A chance visit to an allergy doctor changed Melissa’s life
She was just accompanying a friend to their appointment when the doctor commented on Melissa’s nasally voice and began asking her questions – about the height of her parents, her shoe and ring size. Somewhat nonplussed by the direct approach, Melissa told the doctor that she is taller than both her parents, that her feet are bigger than most of her peers, and that she never wears rings because they don’t fit.
“And then the doctor said, ‘I think you have acromegaly’. I was like ‘who are you?’, I never met you before,” Melissa remembers. The doctor made her promise to see an endocrinologist straight away.
Melissa kept her promise, and things moved fast. Blood work concluded her growth hormone level was four times above normal and an MRI scan revealed a macro tumor on her pituitary: Melissa was diagnosed with acromegaly.
Melissa had two surgeries to remove the tumor, followed by six weeks of radiation, but a small part of the tumor remains. “Because the tumor is sitting on my optic nerve, they have to be really careful about the little bit that is left. If they remove the rest of the tumor, I could go blind,” Melissa explains. “I should not have vision in my right eye because of where the tumor is, but I do. I wear glasses, but other than that my sight is fine.”

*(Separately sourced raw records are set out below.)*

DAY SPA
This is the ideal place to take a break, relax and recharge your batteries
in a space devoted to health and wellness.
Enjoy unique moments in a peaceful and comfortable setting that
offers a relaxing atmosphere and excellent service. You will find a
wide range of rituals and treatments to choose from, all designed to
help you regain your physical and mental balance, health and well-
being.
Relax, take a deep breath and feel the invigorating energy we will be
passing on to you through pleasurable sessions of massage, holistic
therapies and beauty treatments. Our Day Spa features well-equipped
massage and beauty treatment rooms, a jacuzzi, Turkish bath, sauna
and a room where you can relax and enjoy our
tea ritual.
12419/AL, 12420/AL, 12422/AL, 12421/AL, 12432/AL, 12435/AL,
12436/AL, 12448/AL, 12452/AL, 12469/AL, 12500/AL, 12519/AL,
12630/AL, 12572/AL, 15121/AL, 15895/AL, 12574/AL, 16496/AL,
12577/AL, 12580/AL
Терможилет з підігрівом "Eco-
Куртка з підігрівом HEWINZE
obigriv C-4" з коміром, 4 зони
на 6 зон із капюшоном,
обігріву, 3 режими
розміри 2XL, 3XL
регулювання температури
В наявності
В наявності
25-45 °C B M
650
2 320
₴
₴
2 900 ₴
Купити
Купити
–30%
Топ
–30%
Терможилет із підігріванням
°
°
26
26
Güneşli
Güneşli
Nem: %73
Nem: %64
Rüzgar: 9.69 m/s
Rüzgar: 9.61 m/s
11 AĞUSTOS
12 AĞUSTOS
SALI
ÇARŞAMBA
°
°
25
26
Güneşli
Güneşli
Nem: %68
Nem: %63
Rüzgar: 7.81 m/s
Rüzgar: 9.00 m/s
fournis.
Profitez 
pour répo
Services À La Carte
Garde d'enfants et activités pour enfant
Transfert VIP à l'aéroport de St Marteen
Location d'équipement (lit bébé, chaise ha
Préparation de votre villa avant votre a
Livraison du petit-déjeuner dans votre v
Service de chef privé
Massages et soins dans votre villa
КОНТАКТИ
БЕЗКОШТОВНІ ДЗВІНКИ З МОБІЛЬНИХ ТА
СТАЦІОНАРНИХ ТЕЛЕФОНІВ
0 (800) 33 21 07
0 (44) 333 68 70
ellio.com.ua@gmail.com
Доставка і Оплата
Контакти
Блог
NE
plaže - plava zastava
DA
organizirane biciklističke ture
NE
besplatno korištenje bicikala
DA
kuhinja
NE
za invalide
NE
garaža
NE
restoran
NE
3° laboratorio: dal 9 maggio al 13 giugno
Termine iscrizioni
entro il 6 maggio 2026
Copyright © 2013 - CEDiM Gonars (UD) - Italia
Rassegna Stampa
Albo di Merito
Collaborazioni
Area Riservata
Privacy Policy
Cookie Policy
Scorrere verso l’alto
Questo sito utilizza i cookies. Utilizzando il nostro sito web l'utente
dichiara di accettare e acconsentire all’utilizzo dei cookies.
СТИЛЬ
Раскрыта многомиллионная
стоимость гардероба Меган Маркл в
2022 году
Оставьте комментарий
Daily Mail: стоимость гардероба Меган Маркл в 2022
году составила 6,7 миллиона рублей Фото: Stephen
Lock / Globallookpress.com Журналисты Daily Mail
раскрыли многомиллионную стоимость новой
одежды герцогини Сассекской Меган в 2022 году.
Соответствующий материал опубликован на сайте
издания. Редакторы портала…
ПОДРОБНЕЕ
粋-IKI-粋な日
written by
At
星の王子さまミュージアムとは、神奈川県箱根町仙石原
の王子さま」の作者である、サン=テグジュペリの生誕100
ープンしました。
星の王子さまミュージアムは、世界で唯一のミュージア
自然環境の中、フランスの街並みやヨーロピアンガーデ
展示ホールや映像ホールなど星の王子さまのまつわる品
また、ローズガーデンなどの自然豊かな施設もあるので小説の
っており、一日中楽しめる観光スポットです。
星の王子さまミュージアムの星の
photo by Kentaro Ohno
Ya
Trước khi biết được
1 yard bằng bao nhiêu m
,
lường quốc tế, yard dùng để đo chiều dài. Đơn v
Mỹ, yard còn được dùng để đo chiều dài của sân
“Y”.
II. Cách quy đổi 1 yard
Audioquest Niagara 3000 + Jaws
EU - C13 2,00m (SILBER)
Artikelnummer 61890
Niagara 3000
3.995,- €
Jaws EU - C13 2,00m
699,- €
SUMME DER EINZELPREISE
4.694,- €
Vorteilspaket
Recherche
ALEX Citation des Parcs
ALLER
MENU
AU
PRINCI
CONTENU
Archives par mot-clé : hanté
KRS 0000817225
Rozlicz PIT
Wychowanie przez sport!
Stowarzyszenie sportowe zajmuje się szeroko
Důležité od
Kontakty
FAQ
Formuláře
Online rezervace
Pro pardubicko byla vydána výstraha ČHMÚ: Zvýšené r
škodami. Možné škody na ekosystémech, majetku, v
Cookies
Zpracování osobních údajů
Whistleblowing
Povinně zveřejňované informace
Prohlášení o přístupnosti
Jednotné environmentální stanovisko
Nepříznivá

Melissa does not have many memories from the surgery, but she does remember getting her sense of smell back afterwards:
"About two weeks after the second surgery, I had the packing taken out and I could finally smell again. On the way home, we passed my favorite bakery, and smelling the fresh bread I literally started crying because I was so excited, I could smell!"
In hindsight, Melisssa realizes her symptoms started a few years before her diagnosis, with headaches and irregular menstrual cycles. But it was not until she got her diagnosis that everything fell into place. “There were a lot of little things that were not serious but after getting the diagnosis I was able to look back and see they were actually due to acromegaly,” she says.
“Just knowing what I have has made a difference. That is probably the biggest thing; having the awareness and knowing I can manage my symptoms better. It has given me a kind of peace of mind. It is what it is and there’s not much I can do about it. I just have to live with it, and I have come to accept it.”
Surgery and treatment have made a big difference
“After the surgery I got engaged and I can have a ring on my finger, which is great,” she says. “And I can now fit into regular shoes, which is awesome.”
At the age of 16, Melissa had actually been diagnosed with another rare disease – Ehlers-Danlos syndrome – a connective tissue disorder that makes her body very flexible and her skin stretchy, soft, and velvety. She is currently being treated for both conditions.
Melissa has reflected on how she was diagnosed with acromegaly. “I am a big believer that everything happens for a reason. Without that allergy doctor, I would not have known, and I probably would have gone a long time, into my 40s or my 50s, undiagnosed. The tumor could have grown, it could have gotten worse, I could have lost my eyes sight… Basically, that allergist saved my life!”
- Enlarged hands and feet
- Altered facial features
- Joint problems
- Muscle weakness and fatigue
- Anxiety and depression
- Soft tissue swelling
- Excessive sweating
- Sleep apnea
- Loss of vision
Diagnosis is usually done by an endocrinologist, typically a pituitary specialist (neuro-endocrinologist), even though referral may come from physicians from a range of medical specialties. Diagnosis often starts with laboratory assessment, such as the measuring of growth hormone level, with MRI scanning as a second step.
Surgery and/or medical treatment, sometimes in combination with radiotherapy.